La Palabra de Dios nos invita a hacer una alianza de amor con el Señor, y el Espíritu Santo nos inspira permanentemente para que recordemos esa alianza, o para que la renovemos. Esa alianza es también una participación nuestra en la Pascua de Cristo, tanto en su muerte (Gálatas 2,19-20; 6,17) como en su resurrección (Efesios 2,5-6; 1 Corintios 15,14).
El Espíritu Santo nos une a Cristo gloriosamente resucitado y al mismo tiempo nos asocia al misterio de su Cruz vivificadora. Siendo así poseídos, por la acción del Espíritu, se reproduce en nuestra historia concreta el mismo misterio de la Pascua de Jesús. Toda nuestra vida repite de alguna manera la muerte y la resurrección del Señor.

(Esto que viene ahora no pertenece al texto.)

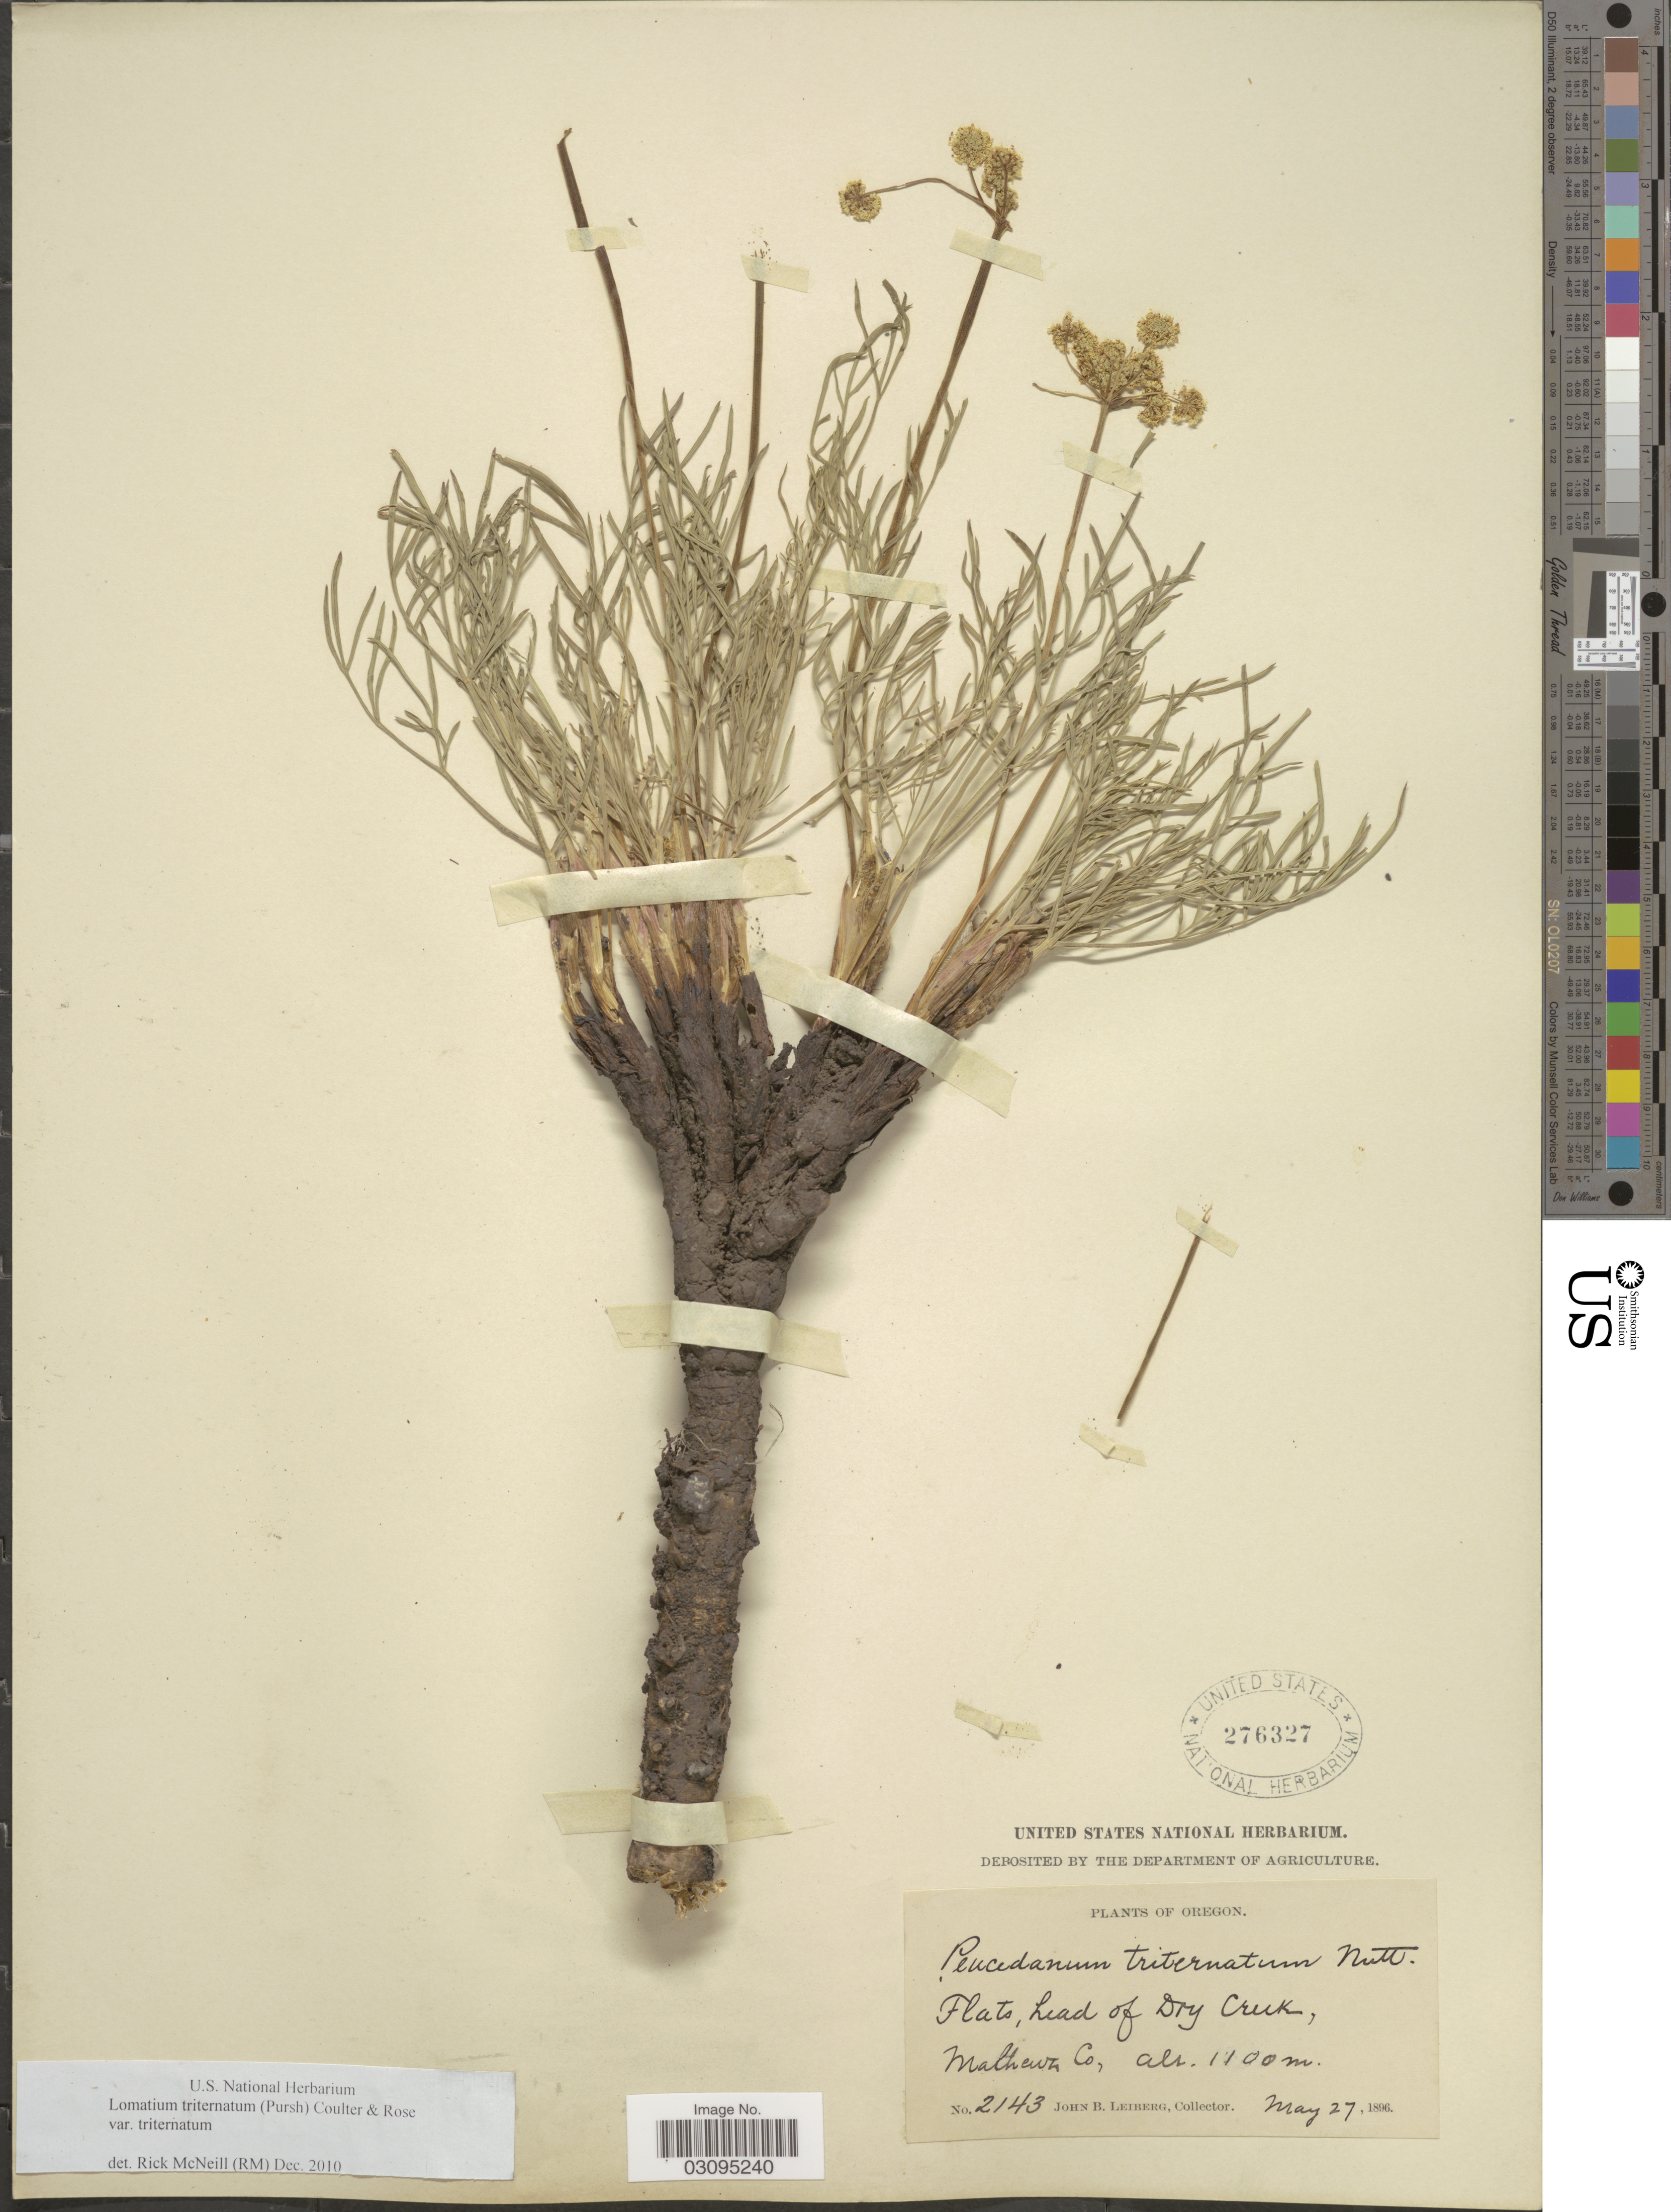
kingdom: Plantae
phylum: Tracheophyta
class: Magnoliopsida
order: Apiales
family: Apiaceae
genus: Lomatium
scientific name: Lomatium triternatum var. triternatum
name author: (Pursh) J.M. Coult. & Rose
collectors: J. B. Leiberg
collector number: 2143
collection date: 1896-05-27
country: United States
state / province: Oregon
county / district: Malheur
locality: Flats, head of Dry Creek, Malheur Co.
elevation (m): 1100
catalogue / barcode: US 276327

Las relaciones humanas, el trabajo, la enfermedad, y todas las dimensiones de la vida humana, reflejan el misterio de la muerte y la resurrección del Señor. Por la gracia del Espíritu, esas dimensiones participan de la vida y de la fecundidad de Jesucristo. Por eso, nunca habrá momentos de pura muerte. Siempre brillará de alguna manera el misterio de la resurrección, porque siempre estará él ofreciéndonos su vida.
La vida humana se hace incomprensible sin esta Alianza que Dios ha sellado con nuestra pequeña existencia en la Pascua de Jesús. Sin esta Alianza, renovada por la acción del Espíritu, sólo quedaría de nuestra existencia una multitud de fragmentos sin sentido.